Várias pesquisas atuais confirmam Dreifuss. Por exemplo, como lembra a doutoranda em História Elaine Bortone, o governo pós-64 buscou atender o setor privado com o Decreto-Lei 200/67, da reforma Administrativa, em linha com um anteprojeto elaborado pelo IPES entre 61 a 1964 . Em front complementar, o economista Marcos Arruda lembra que outra “das principais escolhas de política econômica dos governos da ditadura, especialmente a partir do Ato Institucional número 5, foi o endividamento público e privado para sustentar um modelo de crescimento acelerado”.
Muito dinheiro público subsidiou grupos brasileiros e multinacionais – principalmente, dos EUA, Inglaterra, França, Canadá e Alemanha. É o que observam a historiadora Martina Sphor (da Fundação Getúlio Vargas – Rio) e a doutoranda em História, na Universidade Federal Fluminense (UFF), Rejane Hoeveler.

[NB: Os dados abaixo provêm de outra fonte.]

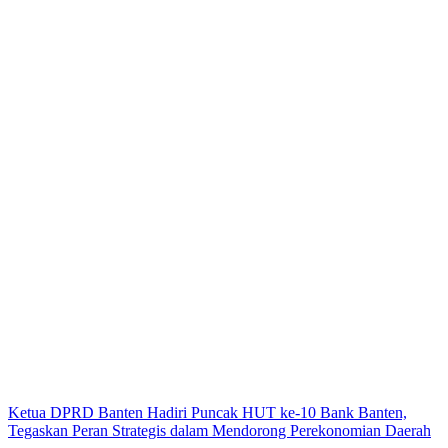
Ketua DPRD Banten Hadiri Puncak HUT ke-10 Bank Banten,
Tegaskan Peran Strategis dalam Mendorong Perekonomian Daerah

“A presença, na década de 1960, dos maiores nomes do empresariado norte-americano – tais como David Rockefeller (Chase Manhatan Bank e Standard Oil Company) e Peter Grace (W.R. Grace) - em importantes cargos do governo norte-americano, ocupando postos-chave na política de desenvolvimento da Aliança para o Progresso na América Latina e a existência da operação de combate político-ideológico cunhada pelo IPES e financiada por grupos econômicos norte-americanos, é ponto de destaque desta conexão internacional”. “Sabe-se também que, a partir do governo do general Médici, houve ligações da ditadura brasileira com a Comissão Trilateral, que, conectada a outras entidades transnacionais do gênero na América Latina, funcionou como um laboratório de políticas estruturantes de democracias restritas”, ressalta Rejane.
Internamente, enquanto isso, a máquina de liberar dinheiro público funcionava a todo vapor no então Banco Nacional de Desenvolvimento Econômico (hoje BNDES). Principalmente no pós-golpe, por sugestão da Comissão Mista Brasil-Estados Unidos, o banco financiou a implantação dos setores de energia e transporte, áreas operadas por multinacionais.
A indústria foi outro setor que expressou a conspiração empresarial-militar dos anos anteriores ao golpe. Como lembra Renato Lemos, professor de história da UFRJ, a Fiesp criou já em 31 de março de 64 o Grupo Permanente de Mobilização Industrial (GPMI), para fornecer armas e equipamentos militares aos golpistas de São Paulo e montar a Oban. Seus projetos, entretanto, talvez fossem além e pretendessem se conectar “com o complexo industrial-militar dos EUA durante, pelo menos, a participação estadunidense na Guerra do Vietnã (1965-1973)”, além de formar um eixo empresarial-militar de suporte ao regime ditatorial no Brasil. Já as empreiteiras floresceram. “O período ditatorial foi central para o impulso ao setor, que foi extremamente beneficiado pelas políticas públicas”, alerta o professor da Universidade Federal Rural do Rio de Janeiro, Pedro Campos.
Se há alguma valia nestes “aniversários” redondos de eventos como os de 64, está o interesse jornalístico (e, em alguma medida, também o de governos) em chamar a atenção para fatos históricos. Então, talvez, a oportunidade de 2014 é exatamente essa: finalmente dizer em alto e bom tom que aquele golpe não foi uma atitude isolada da elite militar. Conectou-se internacionalmente em alianças que continuam forte e atuais.